How-To: Identify a Properly Crimped Terminal

A properly crimped terminal ensures a reliable connection with its conductor (strands of copper wire) and eliminates deformities that may affect its ability to properly engage with its mating terminal. In this blog, I guide you through the terms mentioned in the image above to explain what it takes to achieve a properly crimped terminal.

BEND DOWN: A terminal crimped without a locator supporting the bottom of the terminal has tendency to distort and bend downward; affecting the insertion of the terminal in its connector cavity.

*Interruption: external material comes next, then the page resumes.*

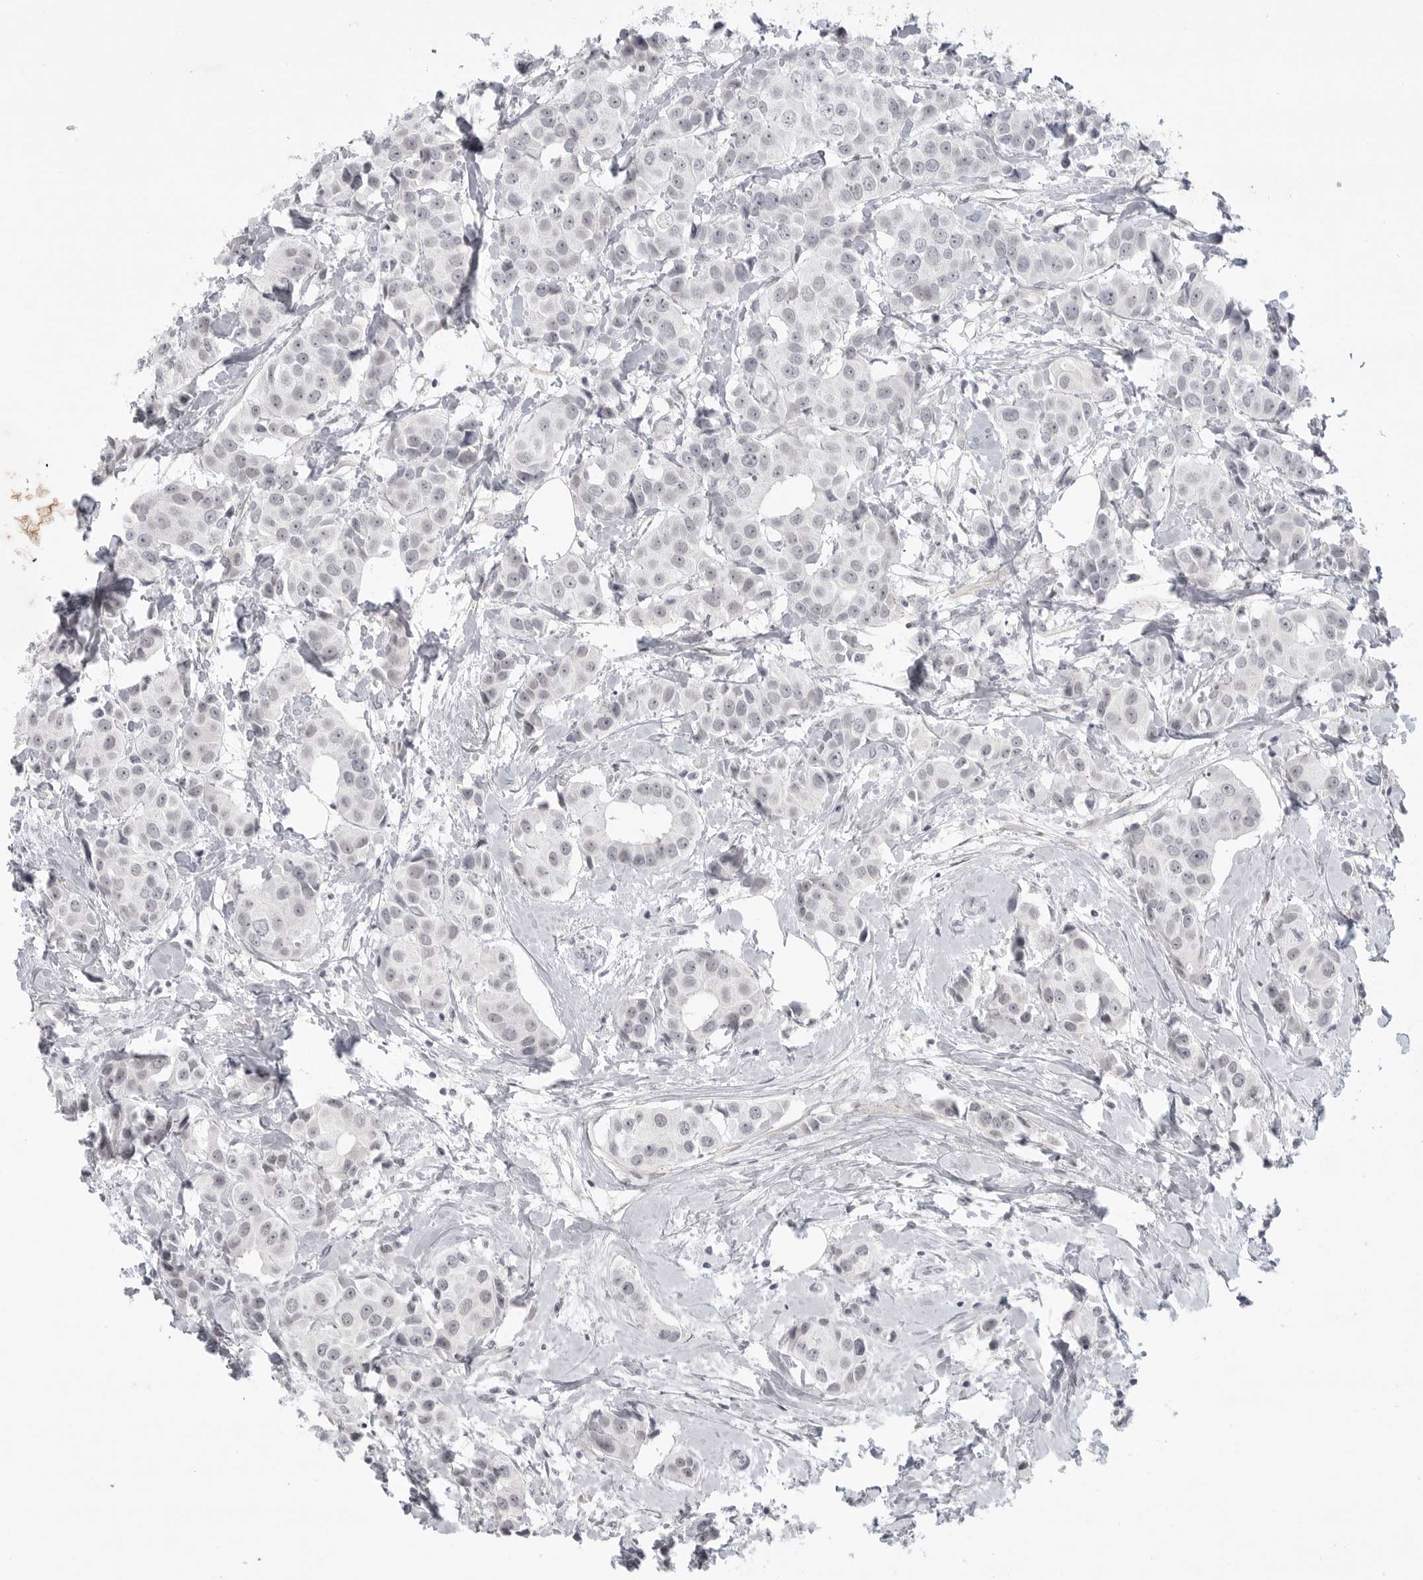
{"staining": {"intensity": "negative", "quantity": "none", "location": "none"}, "tissue": "breast cancer", "cell_type": "Tumor cells", "image_type": "cancer", "snomed": [{"axis": "morphology", "description": "Normal tissue, NOS"}, {"axis": "morphology", "description": "Duct carcinoma"}, {"axis": "topography", "description": "Breast"}], "caption": "Immunohistochemical staining of human breast cancer shows no significant positivity in tumor cells.", "gene": "TCTN3", "patient": {"sex": "female", "age": 39}}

BEND UP: A terminal crimped without a locator applying downward pressure on the terminal has a tendency to distort and bend upward; affecting the insertion of the terminal in its connector cavity.

CABLE SEAL CRIMP HEIGHT: The measurable height from the top to bottom of the cable seal INSULATION CRIMP BARREL is defined by the terminal manufacturer to ensure proper retention of the cable seal (or wire insulation).

CABLE SEAL CRIMP WIDTH: The measurable width from the side to side of the cable seal INSULATION CRIMP BARREL is defined by the terminal manufacturer to ensure proper retention of the cable seal (or wire insulation).

CONDUCTOR CRIMP BARREL: The terminal segment that captures the conductors (strands of copper wire) should have a uniform SEAM and a BELL MOUTH at the conductor entry to avoid any excessive strain on the copper strands.

CONDUCTOR CRIMP HEIGHT: The measurable height from the top to bottom of the CONDUCTOR CRIMP BARREL is defined by the terminal manufacturer to ensure proper retention of the conductors.

CONDUCTOR CRIMP WIDTH: The measurable height from the side to side of the CONDUCTOR CRIMP BARREL is defined by the terminal manufacturer to ensure proper retention of the conductors.

STRIP LENGTH: The length of wire insulation to be removed prior to termination is defined by the terminal manufacturer. The amount of insulation removed should allow for full CONDUCTOR CRIMP BARREL engagement with a small amount of visible strands, or BRUSH, extending beyond the crimp.

ROLLING: Terminals crimped with general repair tools typically roll in the CRIMPING NEST; creating a non-uniform CONDUCTOR CRIMP BARREL and loose connection.

TWISTING: Terminals crimped with general repair tools typically demonstrate a twisting effect because they are not properly supported by a locator during the crimping process.